Now he goes into the hospital for almost a month for bone marrow workups, removal of stem cells, and then implanting of healthy cells into his bone marrow. I’m told it hurts like hell. Then comes a month in rehab. There’s a phrase on death row that’s used when a prisoner is walked to the death chamber. “Dead man walking.” Clearly his dancing days are over. Likely so are his walking days.

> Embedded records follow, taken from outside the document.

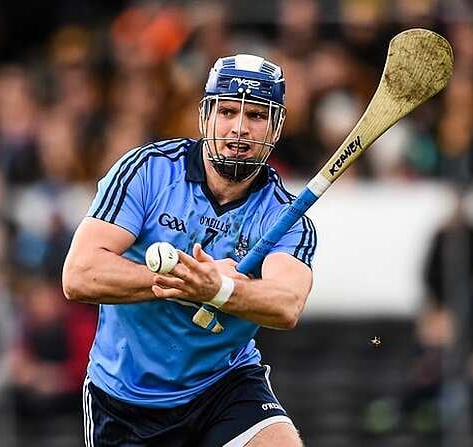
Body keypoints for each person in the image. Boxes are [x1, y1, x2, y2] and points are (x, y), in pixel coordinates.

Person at [62, 54, 317, 446]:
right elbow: (79, 275)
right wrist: (186, 281)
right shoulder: (147, 171)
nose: (239, 129)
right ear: (206, 115)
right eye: (229, 112)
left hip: (222, 385)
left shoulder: (285, 216)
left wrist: (218, 290)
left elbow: (286, 304)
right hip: (125, 399)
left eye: (256, 116)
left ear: (277, 126)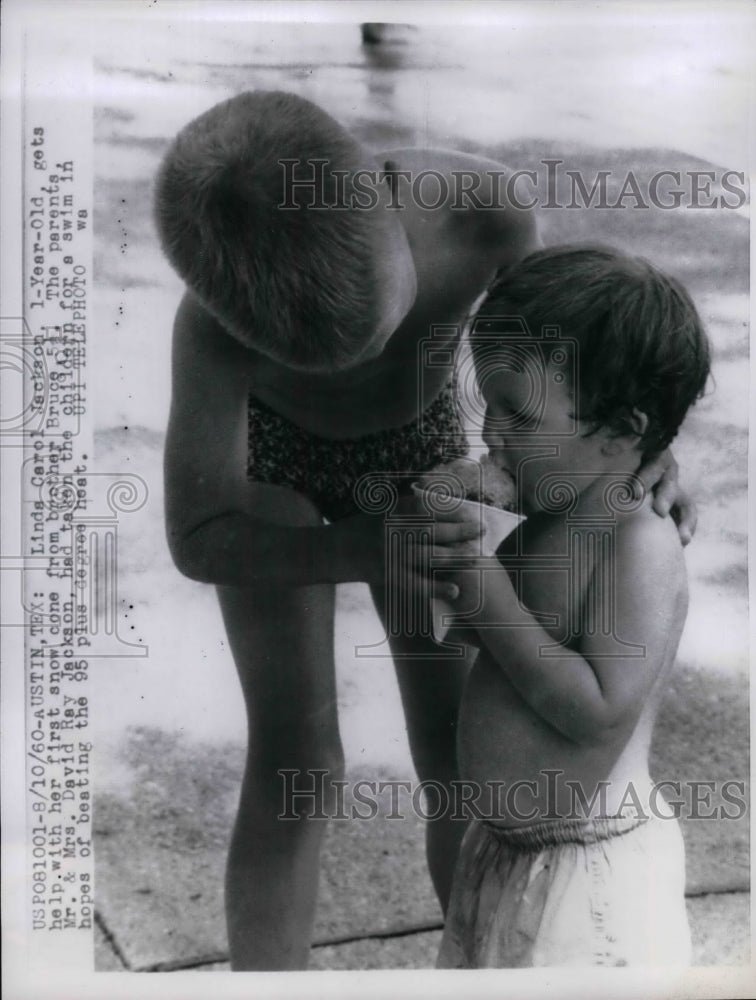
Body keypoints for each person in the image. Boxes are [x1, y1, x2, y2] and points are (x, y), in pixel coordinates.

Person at [154, 91, 692, 970]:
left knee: (452, 750)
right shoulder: (207, 328)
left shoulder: (483, 210)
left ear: (387, 196)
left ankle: (476, 961)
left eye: (381, 331)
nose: (365, 362)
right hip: (274, 474)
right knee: (297, 758)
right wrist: (359, 546)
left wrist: (648, 450)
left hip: (421, 452)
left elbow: (583, 374)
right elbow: (198, 533)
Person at [430, 245, 710, 967]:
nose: (490, 434)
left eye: (517, 415)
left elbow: (596, 711)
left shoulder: (639, 545)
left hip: (589, 887)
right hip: (507, 860)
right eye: (488, 406)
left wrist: (487, 596)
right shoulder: (544, 516)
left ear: (622, 431)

Let’s throw in my brother, dead now five years. He smoked uncountable amounts of cigarettes. But he got colon cancer, not lung cancer, and was successfully treated. He “detoxed” during treatment and never smoked again. But came the fickle finger of fate. He got lung cancer. “Not to worry” he says to me. “It’s localized and they’re removing only part of a lobe of one lung.” Does that pass as good news? He thought so. Not so much me. Operation and rehab done, he hires a trainer and goes climbing up Mt. Kilimanjaro, which almost killed him, but he mostly did it and that was enough for him. Life seemed ok, ok enough for his wife to continue to smoke. He became a gym rat and life looked grand. Until it didn’t. The cancer came back with a vengeance. He went from alive to dead in a matter of weeks.
Pardon the French but it sucks, all this death stuff.
“So what’s it all about, Alfie?”
Damned if I know. But courtesy of my wife, I’ve learned that I need to throw off the shackles of the Great Depression that my parents hooked me up with. It isn’t about money, life that is. It’s about what one does with it. It isn’t about spectacular stuff, its about stopping to look around, appreciate the songs of the birds, the colors of the flowers, the scenery on the roads less taken.
It isn’t that we only go round once. It’s that we don’t know when the ride ends. So every time the ride passes the brass ring, snatch at it, my friends, for all you’re worth. Every time you get it, the ride goes on a little longer. And that’s what its all about. Time. And what one does with it, because nothing is worth more than this day.